▸ TASK OBJECTIVE
Reproduce every entry exactly as given.

[Collected data entries]
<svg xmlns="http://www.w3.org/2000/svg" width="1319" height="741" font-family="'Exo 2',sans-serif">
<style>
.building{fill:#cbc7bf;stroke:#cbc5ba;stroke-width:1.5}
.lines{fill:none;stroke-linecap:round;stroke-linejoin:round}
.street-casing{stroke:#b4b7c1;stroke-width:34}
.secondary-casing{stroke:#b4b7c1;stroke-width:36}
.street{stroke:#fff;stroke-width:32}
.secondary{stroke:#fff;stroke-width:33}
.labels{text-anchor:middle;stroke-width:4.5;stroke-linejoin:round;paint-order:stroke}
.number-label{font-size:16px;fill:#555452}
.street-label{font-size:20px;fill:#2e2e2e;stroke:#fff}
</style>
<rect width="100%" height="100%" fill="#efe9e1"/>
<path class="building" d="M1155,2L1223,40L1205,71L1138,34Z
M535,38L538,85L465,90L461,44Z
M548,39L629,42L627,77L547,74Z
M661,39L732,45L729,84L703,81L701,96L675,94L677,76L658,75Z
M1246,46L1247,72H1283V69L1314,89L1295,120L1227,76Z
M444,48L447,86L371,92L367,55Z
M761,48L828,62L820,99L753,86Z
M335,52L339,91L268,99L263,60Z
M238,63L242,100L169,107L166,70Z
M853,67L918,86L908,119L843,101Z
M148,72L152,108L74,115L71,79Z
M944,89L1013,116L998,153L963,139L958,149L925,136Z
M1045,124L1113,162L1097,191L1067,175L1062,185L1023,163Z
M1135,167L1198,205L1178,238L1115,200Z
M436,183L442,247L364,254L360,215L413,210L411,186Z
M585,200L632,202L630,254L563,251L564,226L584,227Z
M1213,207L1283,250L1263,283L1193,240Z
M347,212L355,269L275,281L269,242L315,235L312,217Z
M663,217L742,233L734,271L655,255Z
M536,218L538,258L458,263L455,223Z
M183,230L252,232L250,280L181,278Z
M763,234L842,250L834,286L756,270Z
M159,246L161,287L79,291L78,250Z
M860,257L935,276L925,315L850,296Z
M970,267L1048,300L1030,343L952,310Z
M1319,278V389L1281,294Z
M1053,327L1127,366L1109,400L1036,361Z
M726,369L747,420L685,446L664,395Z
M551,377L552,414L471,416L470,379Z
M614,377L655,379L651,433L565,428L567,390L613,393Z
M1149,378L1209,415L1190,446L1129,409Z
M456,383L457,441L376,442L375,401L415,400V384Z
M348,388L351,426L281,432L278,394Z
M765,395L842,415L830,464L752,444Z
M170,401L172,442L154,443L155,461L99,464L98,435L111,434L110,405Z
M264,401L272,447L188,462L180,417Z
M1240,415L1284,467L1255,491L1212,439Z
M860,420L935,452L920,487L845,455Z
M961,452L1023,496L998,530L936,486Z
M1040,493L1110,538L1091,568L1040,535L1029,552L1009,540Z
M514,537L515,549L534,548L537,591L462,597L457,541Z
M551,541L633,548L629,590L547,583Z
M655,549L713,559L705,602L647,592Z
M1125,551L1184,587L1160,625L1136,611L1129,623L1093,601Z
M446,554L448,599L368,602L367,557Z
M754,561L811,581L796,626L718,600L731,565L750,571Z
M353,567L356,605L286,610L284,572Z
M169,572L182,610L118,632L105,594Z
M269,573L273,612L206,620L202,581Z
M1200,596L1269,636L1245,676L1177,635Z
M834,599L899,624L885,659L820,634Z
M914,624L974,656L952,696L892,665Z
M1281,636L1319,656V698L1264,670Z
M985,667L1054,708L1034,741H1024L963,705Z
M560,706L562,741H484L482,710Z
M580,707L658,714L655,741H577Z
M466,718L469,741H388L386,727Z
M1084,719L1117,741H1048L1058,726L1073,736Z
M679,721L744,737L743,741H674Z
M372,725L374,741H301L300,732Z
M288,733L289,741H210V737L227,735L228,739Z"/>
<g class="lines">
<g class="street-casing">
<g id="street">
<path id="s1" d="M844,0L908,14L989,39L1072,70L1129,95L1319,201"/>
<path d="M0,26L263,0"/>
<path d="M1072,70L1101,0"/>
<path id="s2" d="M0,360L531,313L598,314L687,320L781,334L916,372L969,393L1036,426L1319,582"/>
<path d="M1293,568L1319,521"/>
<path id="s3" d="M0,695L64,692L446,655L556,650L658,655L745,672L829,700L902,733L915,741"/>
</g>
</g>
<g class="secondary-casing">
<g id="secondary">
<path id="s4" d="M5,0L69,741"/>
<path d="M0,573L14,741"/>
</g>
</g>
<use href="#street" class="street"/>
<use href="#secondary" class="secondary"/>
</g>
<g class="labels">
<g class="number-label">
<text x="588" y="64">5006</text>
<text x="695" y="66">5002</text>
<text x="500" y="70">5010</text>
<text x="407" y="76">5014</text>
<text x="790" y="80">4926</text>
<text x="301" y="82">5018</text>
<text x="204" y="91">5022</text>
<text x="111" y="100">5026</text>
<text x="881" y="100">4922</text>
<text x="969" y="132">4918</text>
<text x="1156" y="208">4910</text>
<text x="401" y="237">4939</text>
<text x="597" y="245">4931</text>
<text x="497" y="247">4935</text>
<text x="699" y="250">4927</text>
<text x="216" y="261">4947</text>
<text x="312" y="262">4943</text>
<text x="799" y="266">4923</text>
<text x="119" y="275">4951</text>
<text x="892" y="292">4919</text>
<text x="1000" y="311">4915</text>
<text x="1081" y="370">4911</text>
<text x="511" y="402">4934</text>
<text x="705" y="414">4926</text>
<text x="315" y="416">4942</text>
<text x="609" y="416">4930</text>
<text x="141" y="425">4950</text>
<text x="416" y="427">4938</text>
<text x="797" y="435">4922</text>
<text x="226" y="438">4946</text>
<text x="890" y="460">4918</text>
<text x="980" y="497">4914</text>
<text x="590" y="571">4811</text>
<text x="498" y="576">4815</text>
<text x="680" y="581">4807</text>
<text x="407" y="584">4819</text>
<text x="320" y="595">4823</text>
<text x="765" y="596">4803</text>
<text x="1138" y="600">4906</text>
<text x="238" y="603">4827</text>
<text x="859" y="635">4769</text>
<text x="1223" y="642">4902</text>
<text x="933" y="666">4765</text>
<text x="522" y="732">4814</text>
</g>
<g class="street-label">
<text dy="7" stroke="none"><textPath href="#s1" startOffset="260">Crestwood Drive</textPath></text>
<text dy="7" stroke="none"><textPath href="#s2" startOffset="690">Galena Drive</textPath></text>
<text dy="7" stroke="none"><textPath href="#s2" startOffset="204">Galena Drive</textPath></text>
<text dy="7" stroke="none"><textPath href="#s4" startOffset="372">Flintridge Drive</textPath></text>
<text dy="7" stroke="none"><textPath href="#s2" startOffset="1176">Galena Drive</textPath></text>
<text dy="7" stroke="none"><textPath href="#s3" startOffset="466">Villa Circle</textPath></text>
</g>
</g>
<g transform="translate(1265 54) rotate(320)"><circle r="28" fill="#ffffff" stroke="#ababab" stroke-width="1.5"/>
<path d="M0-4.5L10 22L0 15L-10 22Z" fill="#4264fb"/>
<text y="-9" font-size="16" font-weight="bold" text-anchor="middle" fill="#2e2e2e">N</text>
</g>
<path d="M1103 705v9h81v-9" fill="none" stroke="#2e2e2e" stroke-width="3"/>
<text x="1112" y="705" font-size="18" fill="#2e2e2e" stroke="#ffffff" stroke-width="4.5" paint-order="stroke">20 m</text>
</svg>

▸ RESPONSE TO THE EXERCISE
<svg xmlns="http://www.w3.org/2000/svg" width="1319" height="741" font-family="'Exo 2',sans-serif">
<style>
.building{fill:#cbc7bf;stroke:#cbc5ba;stroke-width:1.5}
.lines{fill:none;stroke-linecap:round;stroke-linejoin:round}
.street-casing{stroke:#b4b7c1;stroke-width:34}
.secondary-casing{stroke:#b4b7c1;stroke-width:36}
.street{stroke:#fff;stroke-width:32}
.secondary{stroke:#fff;stroke-width:33}
.labels{text-anchor:middle;stroke-width:4.5;stroke-linejoin:round;paint-order:stroke}
.number-label{font-size:16px;fill:#555452}
.street-label{font-size:20px;fill:#2e2e2e;stroke:#fff}
</style>
<rect width="100%" height="100%" fill="#efe9e1"/>
<path class="building" d="M1155,2L1223,40L1205,71L1138,34Z
M535,38L538,85L465,90L461,44Z
M548,39L629,42L627,77L547,74Z
M661,39L732,45L729,84L703,81L701,96L675,94L677,76L658,75Z
M1246,46L1247,72H1283V69L1314,89L1295,120L1227,76Z
M444,48L447,86L371,92L367,55Z
M761,48L828,62L820,99L753,86Z
M335,52L339,91L268,99L263,60Z
M238,63L242,100L169,107L166,70Z
M853,67L918,86L908,119L843,101Z
M148,72L152,108L74,115L71,79Z
M944,89L1013,116L998,153L963,139L958,149L925,136Z
M1045,124L1113,162L1097,191L1067,175L1062,185L1023,163Z
M1135,167L1198,205L1178,238L1115,200Z
M436,183L442,247L364,254L360,215L413,210L411,186Z
M585,200L632,202L630,254L563,251L564,226L584,227Z
M1213,207L1283,250L1263,283L1193,240Z
M347,212L355,269L275,281L269,242L315,235L312,217Z
M663,217L742,233L734,271L655,255Z
M536,218L538,258L458,263L455,223Z
M183,230L252,232L250,280L181,278Z
M763,234L842,250L834,286L756,270Z
M159,246L161,287L79,291L78,250Z
M860,257L935,276L925,315L850,296Z
M970,267L1048,300L1030,343L952,310Z
M1319,278V389L1281,294Z
M1053,327L1127,366L1109,400L1036,361Z
M726,369L747,420L685,446L664,395Z
M551,377L552,414L471,416L470,379Z
M614,377L655,379L651,433L565,428L567,390L613,393Z
M1149,378L1209,415L1190,446L1129,409Z
M456,383L457,441L376,442L375,401L415,400V384Z
M348,388L351,426L281,432L278,394Z
M765,395L842,415L830,464L752,444Z
M170,401L172,442L154,443L155,461L99,464L98,435L111,434L110,405Z
M264,401L272,447L188,462L180,417Z
M1240,415L1284,467L1255,491L1212,439Z
M860,420L935,452L920,487L845,455Z
M961,452L1023,496L998,530L936,486Z
M1040,493L1110,538L1091,568L1040,535L1029,552L1009,540Z
M514,537L515,549L534,548L537,591L462,597L457,541Z
M551,541L633,548L629,590L547,583Z
M655,549L713,559L705,602L647,592Z
M1125,551L1184,587L1160,625L1136,611L1129,623L1093,601Z
M446,554L448,599L368,602L367,557Z
M754,561L811,581L796,626L718,600L731,565L750,571Z
M353,567L356,605L286,610L284,572Z
M169,572L182,610L118,632L105,594Z
M269,573L273,612L206,620L202,581Z
M1200,596L1269,636L1245,676L1177,635Z
M834,599L899,624L885,659L820,634Z
M914,624L974,656L952,696L892,665Z
M1281,636L1319,656V698L1264,670Z
M985,667L1054,708L1034,741H1024L963,705Z
M560,706L562,741H484L482,710Z
M580,707L658,714L655,741H577Z
M466,718L469,741H388L386,727Z
M1084,719L1117,741H1048L1058,726L1073,736Z
M679,721L744,737L743,741H674Z
M372,725L374,741H301L300,732Z
M288,733L289,741H210V737L227,735L228,739Z"/>
<g class="lines">
<g class="street-casing">
<g id="street">
<path id="s1" d="M844,0L908,14L989,39L1072,70L1129,95L1319,201"/>
<path d="M0,26L263,0"/>
<path d="M1072,70L1101,0"/>
<path id="s2" d="M0,360L531,313L598,314L687,320L781,334L916,372L969,393L1036,426L1319,582"/>
<path d="M1293,568L1319,521"/>
<path id="s3" d="M0,695L64,692L446,655L556,650L658,655L745,672L829,700L902,733L915,741"/>
</g>
</g>
<g class="secondary-casing">
<g id="secondary">
<path id="s4" d="M5,0L69,741"/>
<path d="M0,573L14,741"/>
</g>
</g>
<use href="#street" class="street"/>
<use href="#secondary" class="secondary"/>
</g>
<g class="labels">
<g class="number-label">
<text x="588" y="64">5006</text>
<text x="695" y="66">5002</text>
<text x="500" y="70">5010</text>
<text x="407" y="76">5014</text>
<text x="790" y="80">4926</text>
<text x="301" y="82">5018</text>
<text x="204" y="91">5022</text>
<text x="111" y="100">5026</text>
<text x="881" y="100">4922</text>
<text x="969" y="132">4918</text>
<text x="1156" y="208">4910</text>
<text x="401" y="237">4939</text>
<text x="597" y="245">4931</text>
<text x="497" y="247">4935</text>
<text x="699" y="250">4927</text>
<text x="216" y="261">4947</text>
<text x="312" y="262">4943</text>
<text x="799" y="266">4923</text>
<text x="119" y="275">4951</text>
<text x="892" y="292">4919</text>
<text x="1000" y="311">4915</text>
<text x="1081" y="370">4911</text>
<text x="511" y="402">4934</text>
<text x="705" y="414">4926</text>
<text x="315" y="416">4942</text>
<text x="609" y="416">4930</text>
<text x="141" y="425">4950</text>
<text x="416" y="427">4938</text>
<text x="797" y="435">4922</text>
<text x="226" y="438">4946</text>
<text x="890" y="460">4918</text>
<text x="980" y="497">4914</text>
<text x="590" y="571">4811</text>
<text x="498" y="576">4815</text>
<text x="680" y="581">4807</text>
<text x="407" y="584">4819</text>
<text x="320" y="595">4823</text>
<text x="765" y="596">4803</text>
<text x="1138" y="600">4906</text>
<text x="238" y="603">4827</text>
<text x="859" y="635">4769</text>
<text x="1223" y="642">4902</text>
<text x="933" y="666">4765</text>
<text x="522" y="732">4814</text>
</g>
<g class="street-label">
<text dy="7" stroke="none"><textPath href="#s1" startOffset="260">Crestwood Drive</textPath></text>
<text dy="7" stroke="none"><textPath href="#s2" startOffset="690">Galena Drive</textPath></text>
<text dy="7" stroke="none"><textPath href="#s2" startOffset="204">Galena Drive</textPath></text>
<text dy="7" stroke="none"><textPath href="#s4" startOffset="372">Flintridge Drive</textPath></text>
<text dy="7" stroke="none"><textPath href="#s2" startOffset="1176">Galena Drive</textPath></text>
<text dy="7" stroke="none"><textPath href="#s3" startOffset="466">Villa Circle</textPath></text>
</g>
</g>
<g transform="translate(1265 54) rotate(320)"><circle r="28" fill="#ffffff" stroke="#ababab" stroke-width="1.5"/>
<path d="M0-4.5L10 22L0 15L-10 22Z" fill="#4264fb"/>
<text y="-9" font-size="16" font-weight="bold" text-anchor="middle" fill="#2e2e2e">N</text>
</g>
<path d="M1103 705v9h81v-9" fill="none" stroke="#2e2e2e" stroke-width="3"/>
<text x="1112" y="705" font-size="18" fill="#2e2e2e" stroke="#ffffff" stroke-width="4.5" paint-order="stroke">20 m</text>
</svg>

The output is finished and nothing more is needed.